For this, we used the 4-word sentences 3 sentence/article as population and offered them to volunteers via translated/enhanced Excel sheets.
| No | Persona | [No](File Link) Error-Count/Rate |
| :-: | :---------------------------------- | :---------------------------------------- |
| 1 | Me (knows stuff) (TR/EN/DE) | [01](https://bit.ly/3NTiO3m) 7/ 1.75% & [02](https://bit.ly/44gFLCG) 5/ 1.25% | +
| 2 | Ret. radio speaker (TR) | [03](https://bit.ly/44iYIVm) 4/ 1.00% & [09](https://bit.ly/443Vci0) 4/ 1.00% | r
| 3 | Ret. pharmacist (TR/little EN) | [04](https://bit.ly/3NqfECF) 15/ 3.75% & [08](https://bit.ly/4301my9) 11/ 2.75% | r
| 4 | High school student (TR/EN) | [05](https://bit.ly/441EIGW) 14/ 3.50% |
| 5 | AI expert (TR/EN) | [06](https://bit.ly/3PzdxyP) 6/ 1.50% |
| 6 | Art historian (TR/little EN) | [07](https://bit.ly/3NSgxFp) 16/ 4.00% |
| 7 | Computer Engineer (TR/EN) | [10](https://bit.ly/3py3KPd) 4/ 1.00% |
Total errors / Total Sentences - Error rate: 86 / 4,000 - 2.15%
- Many of the errors are because of the low language/editor quality of the articles themselves, which just cannot be prevented with a word-level blocklist.
- The second major source is that some people did not use the Common Voice system and we did not give enough information about "readability", they rather evaluated the sentences like an editor preparing a text for print (e.g. saying "it will be better to put a comma here"). Therefore we re-scanned the results to correct some.
- Also, when disconnected from the content, some sentences can become not easy to understand.
After more iterations & black/whitelisting, using samples from max_words = 3:
| No | Persona | [No](File Link) Error-Count/Rate |
| :-: | :---------------------------------- | :---------------------------------------- |
| 1 | Me (knows stuff) (TR/EN/DE) | [11](https://bit.ly/44MBOGh) 11/ 2.75% |
| 2 | Ret. radio speaker (TR) | [12](https://bit.ly/3PPpuAM) 7/ 1.75% |
| 3 | Ret. pharmacist (TR/little EN) | [13](https://bit.ly/44phVFe) 15/ 3.75% |
| 7 | Computer Engineer (TR/EN) | [15](https://bit.ly/3NRYHRx) 14/ 3.50% |
Total errors / Total Sentences - Error rate: 47 / 1,600 - 2.94%
In general, the error rate becomes 134 / 5,600 = 2.39%
## Code additions/fixes
During the course, we needed some code changes/additions:
- Fix --strip-apostrophes code for non-standard apostrophes in [cvtools](https://github.com/dabinat/cvtools/pull/8)

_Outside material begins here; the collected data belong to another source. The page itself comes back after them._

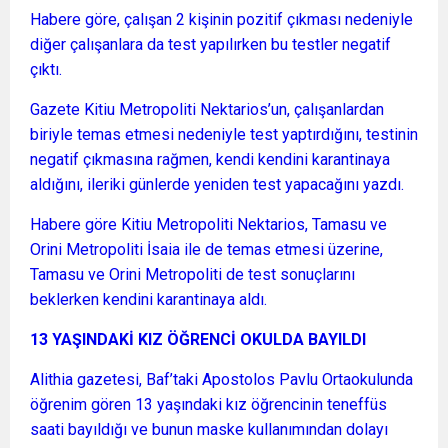
Habere göre, çalışan 2 kişinin pozitif çıkması nedeniyle
diğer çalışanlara da test yapılırken bu testler negatif
çıktı.
Gazete Kitiu Metropoliti Nektarios’un, çalışanlardan
biriyle temas etmesi nedeniyle test yaptırdığını, testinin
negatif çıkmasına rağmen, kendi kendini karantinaya
aldığını, ileriki günlerde yeniden test yapacağını yazdı.
Habere göre Kitiu Metropoliti Nektarios, Tamasu ve
Orini Metropoliti İsaia ile de temas etmesi üzerine,
Tamasu ve Orini Metropoliti de test sonuçlarını
beklerken kendini karantinaya aldı.
13 YAŞINDAKİ KIZ ÖĞRENCİ OKULDA BAYILDI
Alithia gazetesi, Baf’taki Apostolos Pavlu Ortaokulunda
öğrenim gören 13 yaşındaki kız öğrencinin teneffüs
saati bayıldığı ve bunun maske kullanımından dolayı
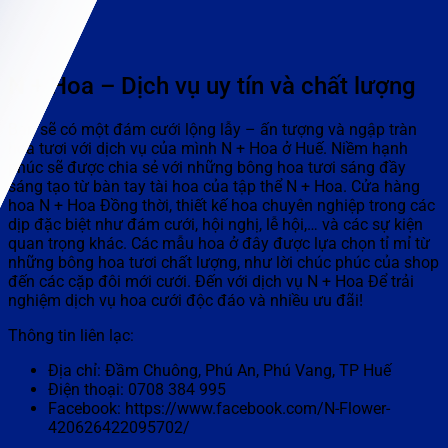
N + Hoa – Dịch vụ uy tín và chất lượng
Bạn sẽ có một đám cưới lộng lẫy – ấn tượng và ngập tràn
hoa tươi với dịch vụ của mình N + Hoa ở Huế. Niềm hạnh
phúc sẽ được chia sẻ với những bông hoa tươi sáng đầy
sáng tạo từ bàn tay tài hoa của tập thể N + Hoa. Cửa hàng
hoa N + Hoa Đồng thời, thiết kế hoa chuyên nghiệp trong các
dịp đặc biệt như đám cưới, hội nghị, lễ hội,… và các sự kiện
quan trọng khác. Các mẫu hoa ở đây được lựa chọn tỉ mỉ từ
những bông hoa tươi chất lượng, như lời chúc phúc của shop
đến các cặp đôi mới cưới. Đến với dịch vụ N + Hoa Để trải
nghiệm dịch vụ hoa cưới độc đáo và nhiều ưu đãi!
Thông tin liên lạc:
Địa chỉ: Đầm Chuông, Phú An, Phú Vang, TP Huế
Điện thoại: 0708 384 995
Facebook: https://www.facebook.com/N-Flower-
420626422095702/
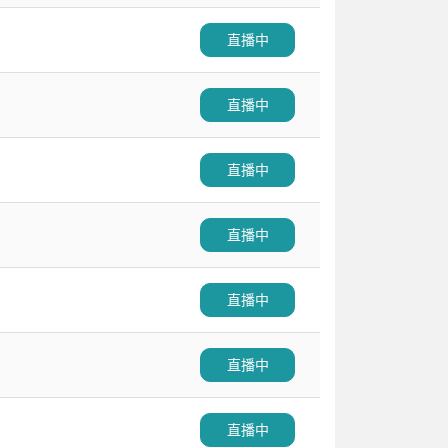
直播中
直播中
直播中
直播中
直播中
直播中
直播中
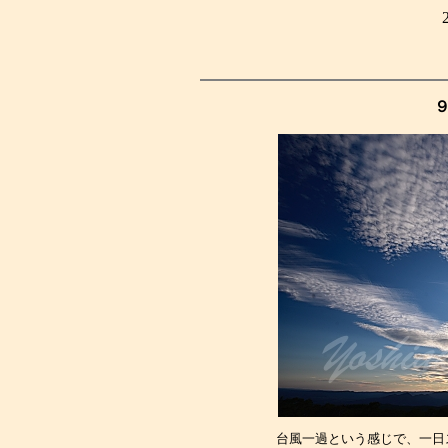
台風一過という感じで、一日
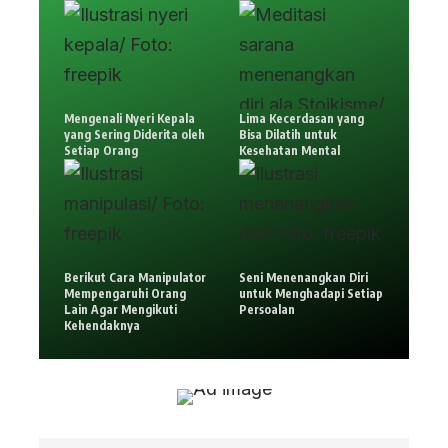
Mengenali Nyeri Kepala
Lima Kecerdasan yang
yang Sering Diderita oleh
Bisa Dilatih untuk
Setiap Orang
Kesehatan Mental
Berikut Cara Manipulator
Seni Menenangkan Diri
Mempengaruhi Orang
untuk Menghadapi Setiap
Lain Agar Mengikuti
Persoalan
Kehendaknya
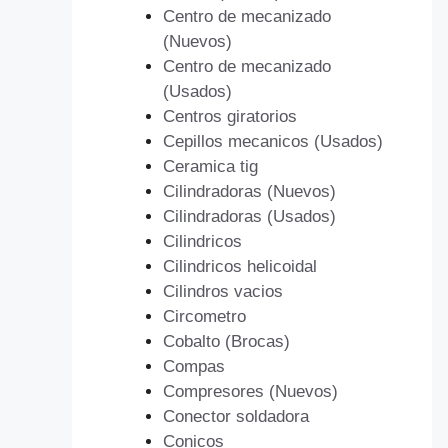
Centro de mecanizado
(Nuevos)
Centro de mecanizado
(Usados)
Centros giratorios
Cepillos mecanicos (Usados)
Ceramica tig
Cilindradoras (Nuevos)
Cilindradoras (Usados)
Cilindricos
Cilindricos helicoidal
Cilindros vacios
Circometro
Cobalto (Brocas)
Compas
Compresores (Nuevos)
Conector soldadora
Conicos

- Add `max_characters` rule to [cv-sentence-extractor](https://github.com/common-voice/cv-sentence-extractor/pull/183)
- Add `stem_separator_regex` rule for enabling stem-word extraction from apostrophe suffixed words in [cv-sentence-extractor](https://github.com/common-voice/cv-sentence-extractor/pull/187)
- Add `bracket_removal_list` rule: To remove parentheses/brackets and the content inside them from a sentence
Suggested additions:
- Rule: `replace_unicode` to regex-replace same-looking characters from other Unicode pages - e.g. written with Cyrillic keyboards. We had a lot of them and had to use the replace list. Many Turkic countries use these keyboards and some of the other Tuckic language Wiki articles got translated via campaigns. We found ~75k such words affecting ~25k sentences.